The SymBass used a neck-through design unlike most neck-through basses, which glue wings onto the neck slab to create a unified, standard shape body. Instead, the SymBass neck is part of a large, sculpted piece of ash that's wide enough at the butt end to hold both the string-through bridge and a humbucker pickup. If it weren't for the big, old-fashioned headstock, the neck section could pass for a Steinberger clone. Except, of course, that the neckpiece is glued to a guitar-shaped body that has been routed out to leave a gap of a halfinch or more between the neck and the two wings. With its smooth Satin Black fi nish, that part of the bass reminded me of an SR71 spy plane model I had as a kid. Still, it wasn't quite a jet, and it wasn't quite a Steinberger. Then, at rehearsal, it hit me. Holding the bass upside down in front of me, I turned to the guitarist and said, in my best basso profundo, "Luke, I am your father." Darth Bass, at your service.
IF YOU BUILD IT, THEY WILL COME RKS is an industrial design firm that wound up in the musical instrument business almost by accident. Ravi K. Sawhney, the Canadian-born head of the firm, was taking guitar lessons and wanted a better stand than what the market then offered. So he went to one of his designers with the idea of building the perfect stand, and before long, his team was working on creating the perfect guitar to go with it. Because they weren't traditional luthiers, the RKS team was as unfettered by tradition as Leo Fender when he put together the original P-Bass. Hence the gap between the neck through core and the rest of the body, a concept RKS calls Open Architecture Resonance (OAR), which focuses and refines the neck through sound.
Then there's the Groove Knob feature, which takes the volume and tone controls off the face of the instrument and builds them into the side of the neck section, down in the lower gap. It's a brilliant idea, placing the controls closer to your picking hand while simultaneously keeping them out of the way. At the same time, RKS wasn't trying to reinvent the wheel. Their basses feel traditional even if they don't look that way, and make good use of existing technology, such as the Buzz Feiten tuning system and Basslines pickups. All their basses are five-strings, with a maple core, swamp ash body, and ebony fretboard. There are essentially two models: the SymBass, with its symmetrical body design (think Gibson SG with significantly longer horns); and the ABass, with an asymmetrical body (imagine a very stylized P-Bass shape), and they do come in colors other than black. Despite its radical looks, the SymBass has a comfortably traditional feel. The 34"-scale neck is wide enough to facilitate generous string spacing, but flat enough to feel thin all the way up to the 24th fret. The gap provided by the OAR structure provides a natural thumb rest, and although it took a while to remember that the volume knob was in front of the humbucker and not behind it, manipulating the controls was a breeze once I got the hang of it.

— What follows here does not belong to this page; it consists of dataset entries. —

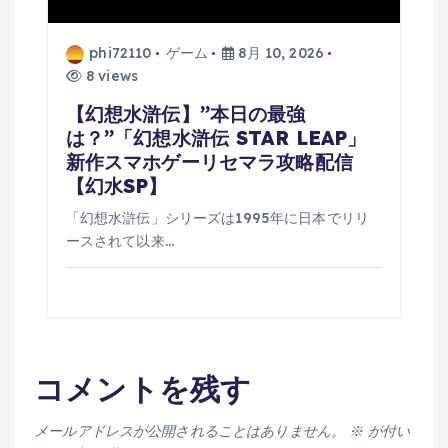
phi72110
ゲーム
8月 10, 2026
8 views
【幻想水滸伝】”本日の最強
は？”「幻想水滸伝 STAR LEAP」
新作スマホゲーリセマラ攻略配信
【幻水SP】
「幻想水滸伝」シリーズは1995年に日本でリリ
ースされて以来…
コメントを残す
メールアドレスが公開されることはありません。
※
が付い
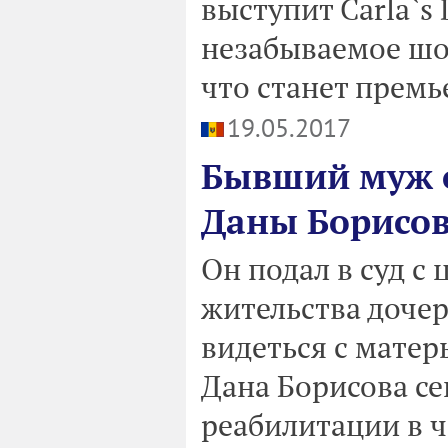
выступит Carla`s
незабываемое шоу
что станет премь
19.05.2017
Бывший муж о
Даны Борисов
Он подал в суд с
жительства дочер
видеться с матер
Дана Борисова се
реабилитации в ч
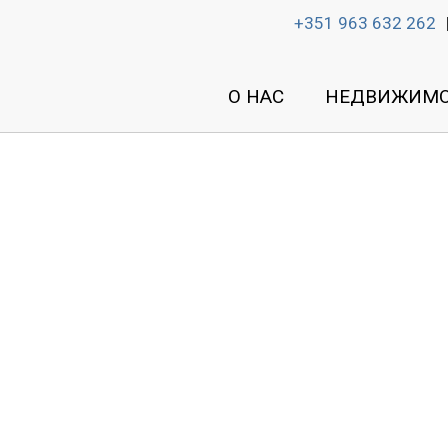
+351 963 632 262
О НАС
НЕДВИЖИМО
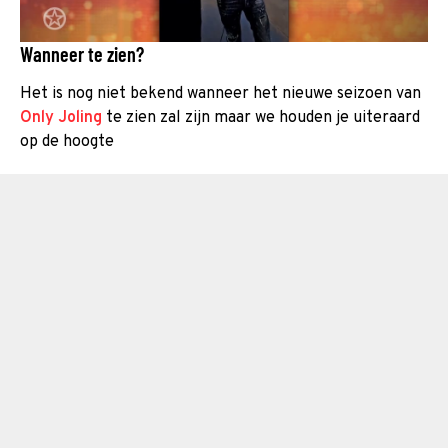
Wanneer te zien?
Het is nog niet bekend wanneer het nieuwe seizoen van
Only Joling
te zien zal zijn maar we houden je uiteraard
op de hoogte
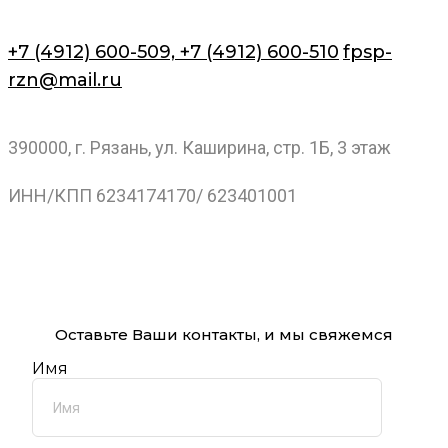
+7 (4912) 600-509,
+7 (4912) 600-510
fpsp-
rzn@mail.ru
390000, г. Рязань, ул. Каширина, стр. 1Б, 3 этаж
ИНН/КПП 6234174170/ 623401001
Оставьте Ваши контакты, и мы свяжемся
Имя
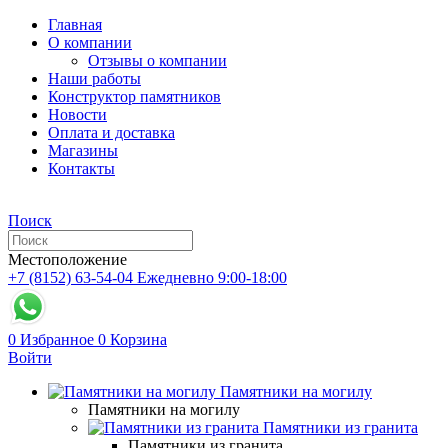
Главная
О компании
Отзывы о компании
Наши работы
Конструктор памятников
Новости
Оплата и доставка
Магазины
Контакты
Поиск
Местоположение
+7 (8152) 63-54-04
Ежедневно 9:00-18:00
0
Избранное
0
Корзина
Войти
Памятники на могилу
Памятники на могилу
Памятники из гранита
Памятники из гранита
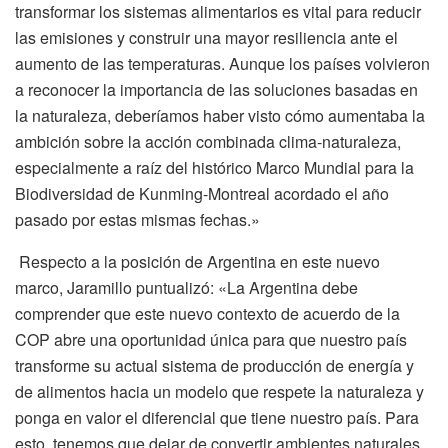
transformar los sistemas alimentarios es vital para reducir
las emisiones y construir una mayor resiliencia ante el
aumento de las temperaturas. Aunque los países volvieron
a reconocer la importancia de las soluciones basadas en
la naturaleza, deberíamos haber visto cómo aumentaba la
ambición sobre la acción combinada clima-naturaleza,
especialmente a raíz del histórico Marco Mundial para la
Biodiversidad de Kunming-Montreal acordado el año
pasado por estas mismas fechas.»
Respecto a la posición de Argentina en este nuevo
marco, Jaramillo puntualizó: «La Argentina debe
comprender que este nuevo contexto de acuerdo de la
COP abre una oportunidad única para que nuestro país
transforme su actual sistema de producción de energía y
de alimentos hacia un modelo que respete la naturaleza y
ponga en valor el diferencial que tiene nuestro país. Para
esto, tenemos que dejar de convertir ambientes naturales,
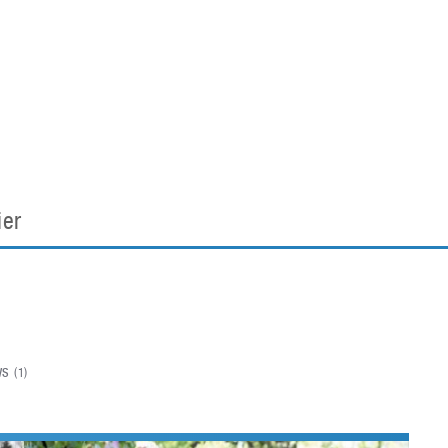
Virtual Reality
Alle merken
Olympus
martphones
Wearables
peakers & HiFi
Alle categorieën
pelcomputers
ysteemcamera’s
ier
ws
(1)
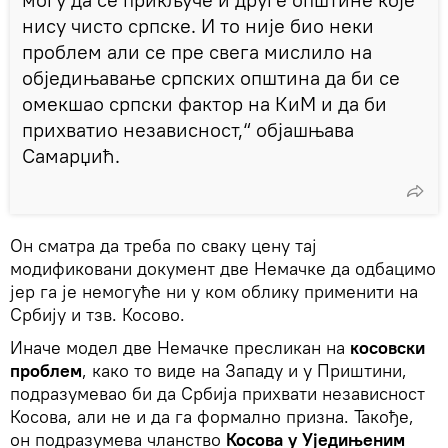
нису чисто српске. И то није био неки
проблем али се пре свега мислило на
обједињавање српских општина да би се
омекшао српски фактор на КиМ и да би
прихватио независност,“ објашњава
Самарџић.
Он сматра да треба по сваку цену тај
модификовани документ две Немачке да одбацимо
јер га је немогуће ни у ком облику применити на
Србију и тзв. Косово.
Иначе модел две Немачке пресликан на
косовски
проблем
, како то виде на Западу и у Приштини,
подразумевао би да Србија прихвати независност
Косова, али не и да га формално призна. Такође,
он подразумева чланство
Косова у Уједињеним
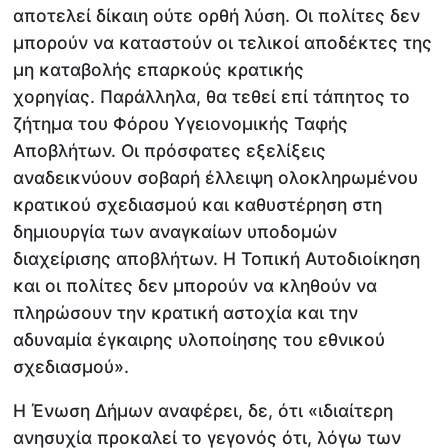
αποτελεί δίκαιη ούτε ορθή λύση. Οι πολίτες δεν
μπορούν να καταστούν οι τελικοί αποδέκτες της
μη καταβολής επαρκούς κρατικής
χορηγίας. Παράλληλα, θα τεθεί επί τάπητος το
ζήτημα του Φόρου Υγειονομικής Ταφής
Αποβλήτων. Οι πρόσφατες εξελίξεις
αναδεικνύουν σοβαρή έλλειψη ολοκληρωμένου
κρατικού σχεδιασμού και καθυστέρηση στη
δημιουργία των αναγκαίων υποδομών
διαχείρισης αποβλήτων. Η Τοπική Αυτοδιοίκηση
και οι πολίτες δεν μπορούν να κληθούν να
πληρώσουν την κρατική αστοχία και την
αδυναμία έγκαιρης υλοποίησης του εθνικού
σχεδιασμού».
Η Ένωση Δήμων αναφέρει, δε, ότι «ιδιαίτερη
ανησυχία προκαλεί το γεγονός ότι, λόγω των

But the true test of any bass design isn't how it looks or feels, but how it sounds-and that's where RKS really shines. For starters, OAR really works. In addition to producing tremendous sustain and punch, the SymBass offers an astonishing consistency of tone, delivering a tight, clear sound from the low end of the B string to the upper end of the G. Even better, the Basslines humbucker gives the SymBass a classic sound, one that starts somewhere between the round warmth of a vintage P-Bass and the midrange bite of a Sting- Ray, then blossoms into a J-Bass growl when pushed. And even though it lacks the fortified muscle of active circuitry, the SymBass made it easy to be heard through a noisy mix, because the tone cut through without roaring.
THE BOTTOM LINE Despite its extreme aesthetic, the RKS won't appeal to bassists who hunger for sonic extremes; clanky brights and dub-like subfrequencies simply aren't on the menu. But for pretty much anything else, its comfortable feel, innovative design features, and expressive, malleable tone makes it the sort of bass you can rely on regardless of the gig. The Force may not be with you, but the groove sure will be.